0.0.2 • Published 6 years ago

gmail-archive v0.0.2

Weekly downloads
2
License
Apache-2.0
Repository
github
Last release
6 years ago

Save a GMail query as a local maildir

Overview

A simple CLI tool to save a GMail query as a local maildir.

There are two main use-cases:

  1. Archive a conversation for offline access or backup.
  2. Perform incremental backups of an open-ended query (e.g. all non-inbox emails)

Gmail-archive uses Google Auth 2.0 for authentication. On the first run, it will open your browser and ask for permission to give your gmail-archive instance read-only access to to your Gmail account. Access and refresh tokens are stored on disk, so this step isn't required on subsequent runs.

Install

npm install -g gmail-archive

This will make the gmail-archive command available on your PATH. Use gmail-archive --help to see the available actions and options.

Usage

Archive a conversation

For example, let's say you want to archive the thread with funny gifs in April 2017 under the ~/mail/gifs2017 directory.

gmail-archive init \
  --dir ~/mail/gifs2017 \
  --query "has:attachment subject:gif" \
  --before 2017-05-01 \
  --after 2017-04-01 \
  --client-id <google_client_id> \
  --client-secret <google_client_secret>

See below for how to obtain Google API credentials. This will open an OAUTH window in your default browser and cache your OAUTH tokens to disk

Then sync the maildir:

gmail-archive fetch --dir ~/mail/gifs2017 --verbose

The sync uses only atomic writes to the maildir and can be safely interrupted and resumed at any time. Subsequent calls to gmail-archive fetch will only download messages that haven't already been downloaded.

Incremental backups of the GMail's "All Mail" folder

Let's use the gmail-archive cli to create a monthly maildirs that syncs all archived (i.e., non-inbox emails) from your Gmail. This will result in, e.g., the following maildir hierarchy.

<root>/
  2014.01/
    cur/
    new/
    tmp/
  2014.02/
    cur/
    new/
    tmp/
  ...
  2018.02/
    cur/
    new/
    tmp/p

First configure the archive.

gmail-archive init \
  --dir ~/mail/archive \
  --query "-label:inbox" \
  --period month \
  --client-id <google_client_id> \
  --client-secret <google_client_secret>

We are now ready to sync the archive.
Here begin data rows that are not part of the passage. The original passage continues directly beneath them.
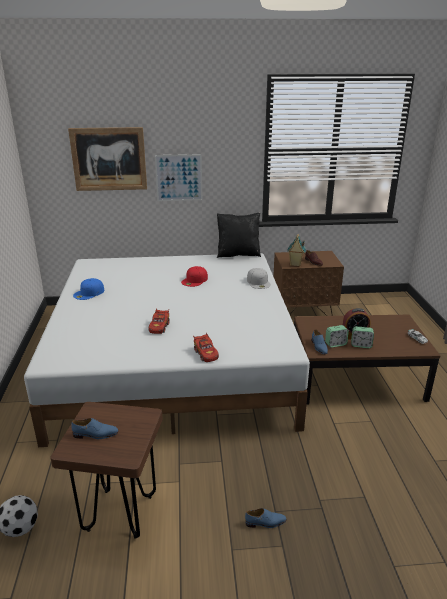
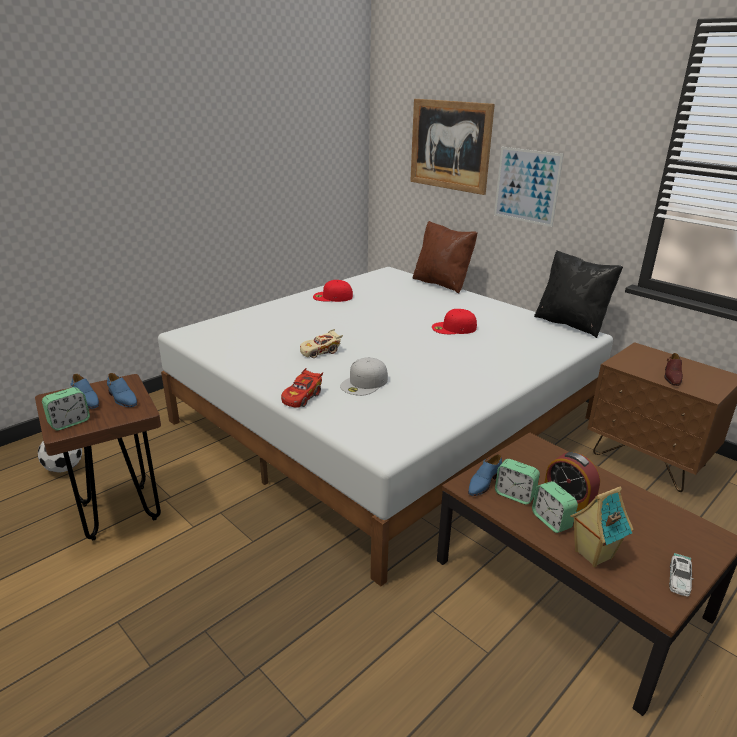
camera: 50 degrees right, 0 degrees up
(89, 293) = (332, 297): blue cap -> red cap
(121, 450) = (69, 422): none -> alarm clock
(135, 257) = (442, 284): none -> brown pillow
(159, 327) = (321, 352): red toy car -> beige toy car
(258, 282) = (526, 362): white cap -> white cap (364, 383)
(265, 522) = (179, 631): blue shoe -> blue shoe (122, 399)
(295, 264) = (634, 367): toy house -> toy house (592, 554)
The first run will fetch all matching messages, and subsequent runs will efficiently fetch only the new messages.

gmail-archive fetch --dir ~/mail/archive --verbose

Obtaining Google API credentials

You need to register gcal-to-org as an application yourself to obtain a Client ID and Client secret.

Go to the Google API Manager and create a new project under any name.

Within that project, enable the "GMail" API. There should be a searchbox where you can just enter those terms.

In the sidebar, select "Credentials" and then create a new "OAuth Client ID". The application type is "Other".

You’ll be prompted to create a OAuth consent screen first. Fill out that form however you like.

Finally you should have a Client ID and a Client secret. Provide these in the config below.

Notes

This tool is in the early stages and addresses my particular needs. However, it should be easy to adapt it to your use-case, and I would be happy to iterate on the design.

The fetch command's --concurrency option controls how many emails to download in parallel. The default value, 10, provides an order-of-magnitude speedup over IMAP sync tools like offlineimap.

Due to limitations of Gmail's API, entire emails must be stored in memory before writing them to disk. Large attachments can therefore cause the Node VM to run out of memory. Should you experience this, consider increasing the size of Node's old space.

export NODE_OPTIONS=--max_old_space_size=4096
gmail-archive [OPTIONS]

License

Copyright © 2017-2018 John Whitbeck

Distributed under the Apache License Version 2.0.